Slowing food inflation may be jeopardized should weather damage crops in South America, which typically plants corn this quarter for harvests that begin in March. Growers are focusing on the La Nina phenomenon which brings heavier rainfall in Asia and drier weather in South America.

“If we were to see devastating yields out of South America that would definitely have an impact on grain markets and oilseed markets and have an impact, at least in developing countries,” Glauber said.

Overall food prices will rise 2.5 percent to 3.5 percent this year after climbing 3.25 percent to 3.75 percent last year, the USDA said last month. In November, food prices at home climbed 5.9 percent from a year earlier, led by fats and oils and eggs, according to USDA data.

Cattle, Hogs

Cattle and hog producers in the U.S. may expand their herds as the price of animal feed falls, adding to the available supply of meat and bringing down beef, pork and poultry prices, Glauber said. Wheat prices dropped 18 percent last year.
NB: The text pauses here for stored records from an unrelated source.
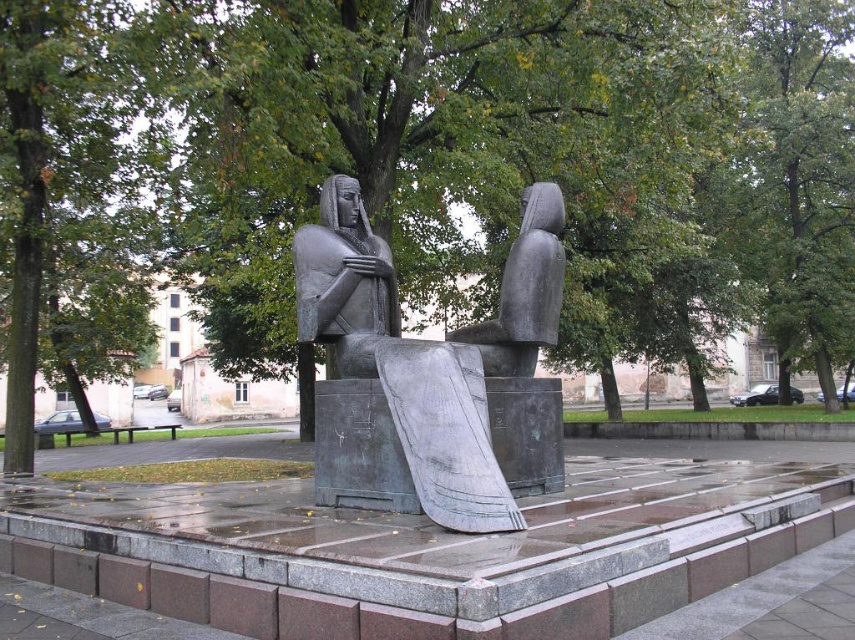
Question: Is green leafy tree at center further to camera compared to polished bronze statue at center?

Choices:
 (A) yes
 (B) no

Answer: (A)

Question: From the image, what is the correct spatial relationship of green leafy tree at center in relation to bronze statue at center?

Choices:
 (A) above
 (B) below

Answer: (A)

Question: Among these points, which one is farthest from the camera?

Choices:
 (A) (541, 184)
 (B) (482, 211)

Answer: (B)

Question: Which of the following is the farthest from the observer?

Choices:
 (A) (342, 260)
 (B) (638, 291)
 (C) (503, 314)

Answer: (B)

Question: Does green leafy tree at center appear under bronze statue at center?

Choices:
 (A) yes
 (B) no

Answer: (B)

Question: Among these objects, which one is farthest from the camera?

Choices:
 (A) polished bronze statue at center
 (B) green leafy tree at center

Answer: (B)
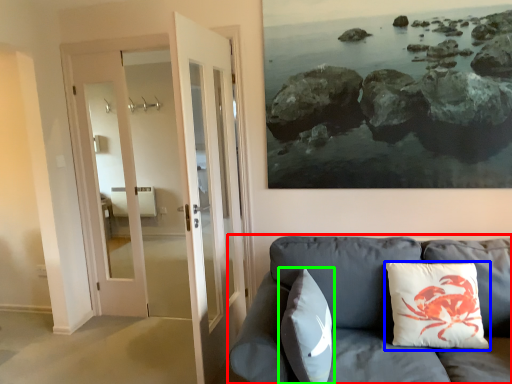
Question: Which object is positioned closest to studio couch (highlighted by a red box)? Select from pillow (highlighted by a blue box) and pillow (highlighted by a green box).

Choices:
 (A) pillow
 (B) pillow

Answer: (A)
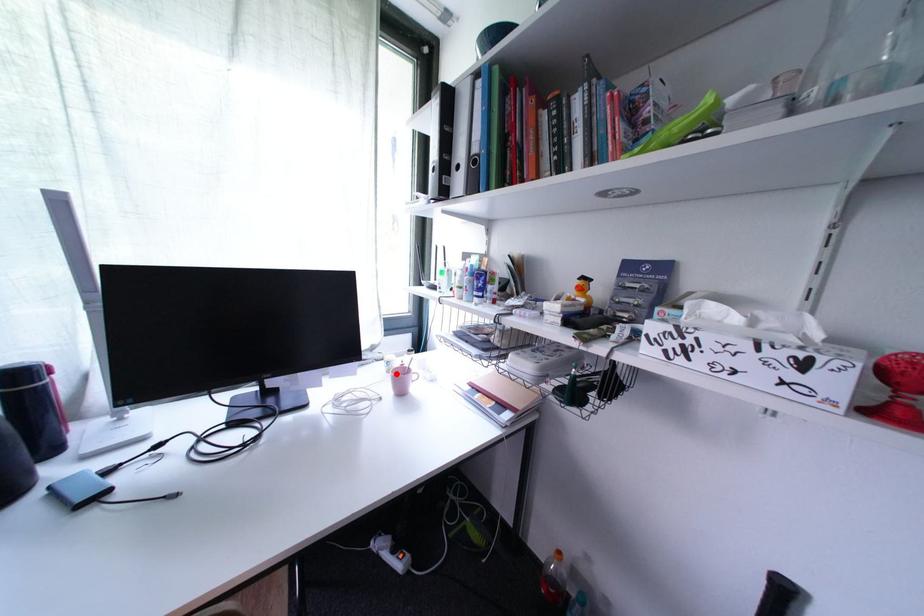
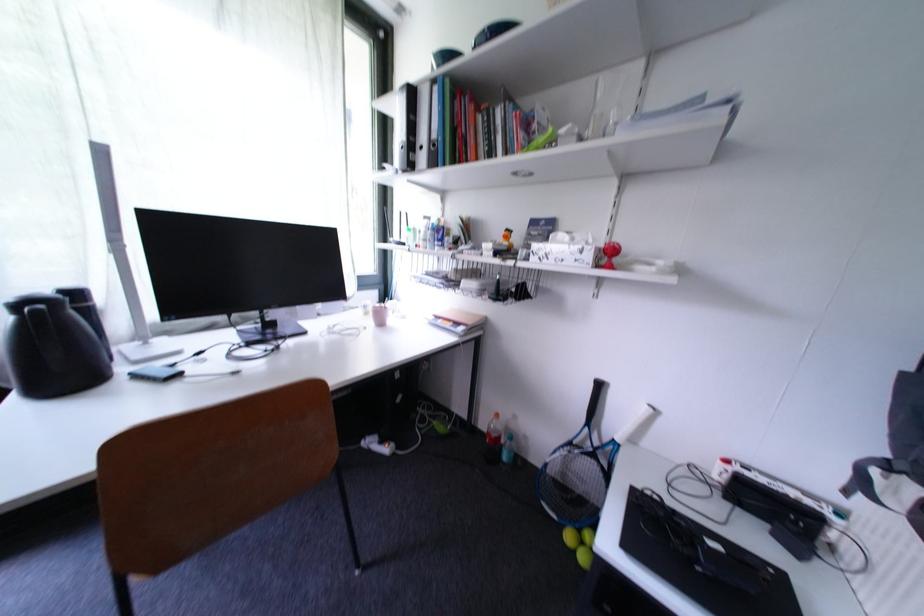
Where in the second image is the point corresponding to the highlighted location from the first image?

(373, 315)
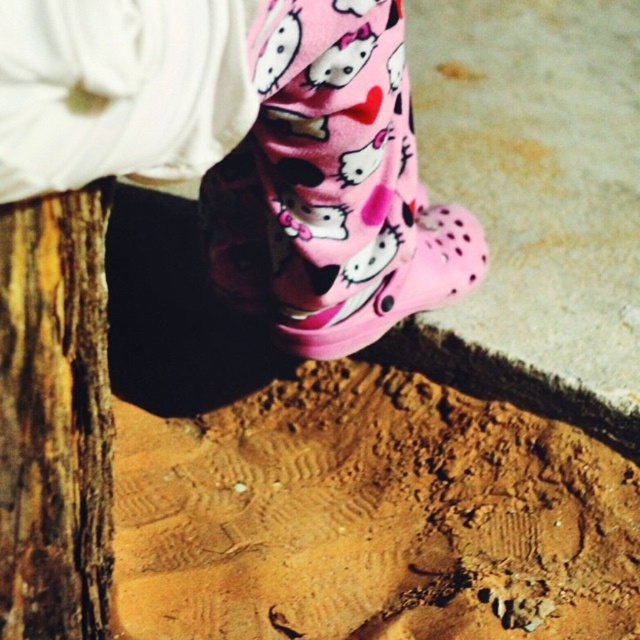
Question: Does rough bark tree trunk at lower left have a lesser width compared to pink rubber shoe at center?

Choices:
 (A) no
 (B) yes

Answer: (B)

Question: Does rough bark tree trunk at lower left appear over pink rubber shoe at center?

Choices:
 (A) no
 (B) yes

Answer: (A)

Question: Does rough bark tree trunk at lower left appear on the left side of pink rubber shoe at center?

Choices:
 (A) no
 (B) yes

Answer: (B)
“Livestock is one of the big drivers in the overall food budget,” Glauber said.

Slower gains in commodity costs, accounting for 40 percent of the consumer price index, would give the U.S. Federal Reserve more flexibility to shore up growth. The benchmark measure for prices will climb 2.1 percent this year after an increase of 3.2 percent last year, according to the median estimate of 63 economists surveyed by Bloomberg News. Food costs account for about 14 percent of the CPI.

The USDA forecasts prices for food away from home will increase 2 percent to 3 percent this year, after rising an estimated 2 percent to 2.5 percent last year. Starbucks Corp., the world’s biggest coffee shop operator, raised prices on some coffee in the U.S. Northeast, South and Southwest to recoup higher costs.